── LISTED RECORDS

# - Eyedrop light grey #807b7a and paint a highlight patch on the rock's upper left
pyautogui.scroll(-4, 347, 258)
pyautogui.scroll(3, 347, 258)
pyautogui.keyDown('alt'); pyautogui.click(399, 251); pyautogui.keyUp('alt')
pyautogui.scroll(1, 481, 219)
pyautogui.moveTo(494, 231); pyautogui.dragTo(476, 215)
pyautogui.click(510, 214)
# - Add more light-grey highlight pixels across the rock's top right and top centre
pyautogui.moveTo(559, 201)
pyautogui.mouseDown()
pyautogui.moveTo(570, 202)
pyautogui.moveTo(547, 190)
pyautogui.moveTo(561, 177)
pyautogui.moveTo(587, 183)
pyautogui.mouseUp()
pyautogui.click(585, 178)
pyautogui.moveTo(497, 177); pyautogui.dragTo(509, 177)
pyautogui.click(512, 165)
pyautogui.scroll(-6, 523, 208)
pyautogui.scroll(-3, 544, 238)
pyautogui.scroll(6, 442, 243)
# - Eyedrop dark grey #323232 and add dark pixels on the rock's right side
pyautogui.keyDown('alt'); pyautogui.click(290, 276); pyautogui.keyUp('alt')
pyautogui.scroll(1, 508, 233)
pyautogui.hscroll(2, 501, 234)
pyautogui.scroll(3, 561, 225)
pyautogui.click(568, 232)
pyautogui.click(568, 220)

────

→ **DIRECTIONS**: Can you quote exactly the lines from the one containing "pyautogui.moveTo(547, 190)" through the last line of the records above, and nothing else?

→ **SOLUTION**:
pyautogui.moveTo(547, 190)
pyautogui.moveTo(561, 177)
pyautogui.moveTo(587, 183)
pyautogui.mouseUp()
pyautogui.click(585, 178)
pyautogui.moveTo(497, 177); pyautogui.dragTo(509, 177)
pyautogui.click(512, 165)
pyautogui.scroll(-6, 523, 208)
pyautogui.scroll(-3, 544, 238)
pyautogui.scroll(6, 442, 243)
# - Eyedrop dark grey #323232 and add dark pixels on the rock's right side
pyautogui.keyDown('alt'); pyautogui.click(290, 276); pyautogui.keyUp('alt')
pyautogui.scroll(1, 508, 233)
pyautogui.hscroll(2, 501, 234)
pyautogui.scroll(3, 561, 225)
pyautogui.click(568, 232)
pyautogui.click(568, 220)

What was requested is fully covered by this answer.